**** Exercise passage ****

Configures the metrics for the model.

Source code in src/models/base_model.py

def configure_metrics(self):
    """Configures the metrics for the model."""
    if self.task == TaskTypes.BINARY_CLASSIFICATION:
        logger.info('Using binary metrics')
        metrics = torchmetrics.MetricCollection(
            {
                'AUROC': cls_metrics.BinaryAUROC(
                    validate_args=self.validate_metrics,
                    # thresholds=10,
                ),
                'F1Score': cls_metrics.BinaryF1Score(
                    validate_args=self.validate_metrics,
                ),
                'Precision': cls_metrics.BinaryPrecision(
                    validate_args=self.validate_metrics,
                ),
                'Recall': cls_metrics.BinaryRecall(
                    validate_args=self.validate_metrics,
                ),
                'Accuracy': cls_metrics.BinaryAccuracy(
                    validate_args=self.validate_metrics,
                ),
            }
        )

        confusion_matrix = cls_metrics.BinaryConfusionMatrix(
            validate_args=self.validate_metrics
        )

        roc = cls_metrics.BinaryROC(
            validate_args=self.validate_metrics,
        )
        # * Currently separate because expects preds or probs for each class which is not the case in binary case.
        balanced_accuracy = cls_metrics.MulticlassAccuracy(
            num_classes=self.num_classes,
            average=self.average,
            validate_args=self.validate_metrics,
        )

    elif self.task == TaskTypes.REGRESSION:
        logger.info('Using regression metrics')
        metrics = torchmetrics.MetricCollection(
            {
                'RMSE': reg_metrics.MeanSquaredError(squared=False),
                'R2Score': reg_metrics.R2Score(),
            }
        )

        confusion_matrix = None
        roc = None
        balanced_accuracy = None
    else:
        raise ValueError(f'Unknown task: {self.task}')

    return metrics, confusion_matrix, roc, balanced_accuracy

`format_confusion_matrix(cm)`

Formats a confusion matrix into a list of lists containing class names and their corresponding values.

Parameters:

Name	Type	Description	Default
`cm`	`Tensor`	The confusion matrix to format.	required

Returns:

Type	Description
`list[list]`	list[list]: A list of lists containing class names and their corresponding values.

****

* _Task brief_:
Copy the metrics configuration code again, starting at "# * Currently" and ending at "logger.info('Using regression metrics')", and swap "balanced_accuracy" for "class_balanced_accuracy" throughout.

**** Collected material ****

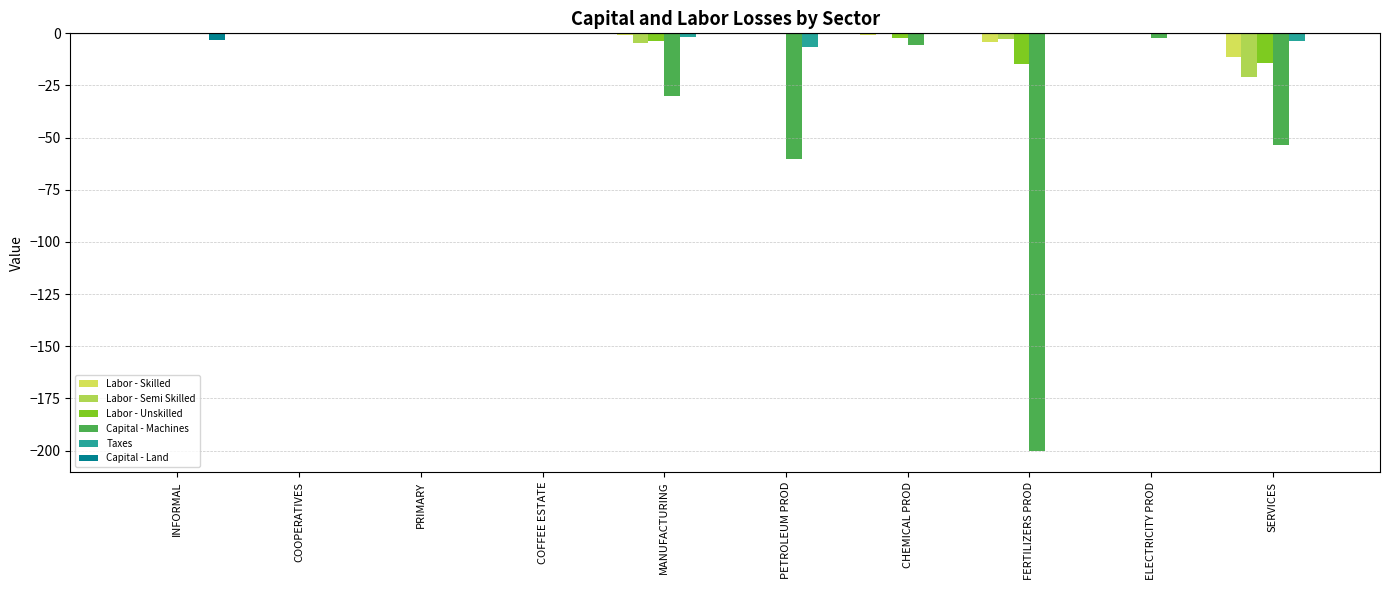

The Capital - Machines series shows -53.4 at SERVICES. True or false?

True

****

* _Result of the task_:
# * Currently separate because expects preds or probs for each class which is not the case in binary case.
        class_balanced_accuracy = cls_metrics.MulticlassAccuracy(
            num_classes=self.num_classes,
            average=self.average,
            validate_args=self.validate_metrics,
        )

    elif self.task == TaskTypes.REGRESSION:
        logger.info('Using regression metrics')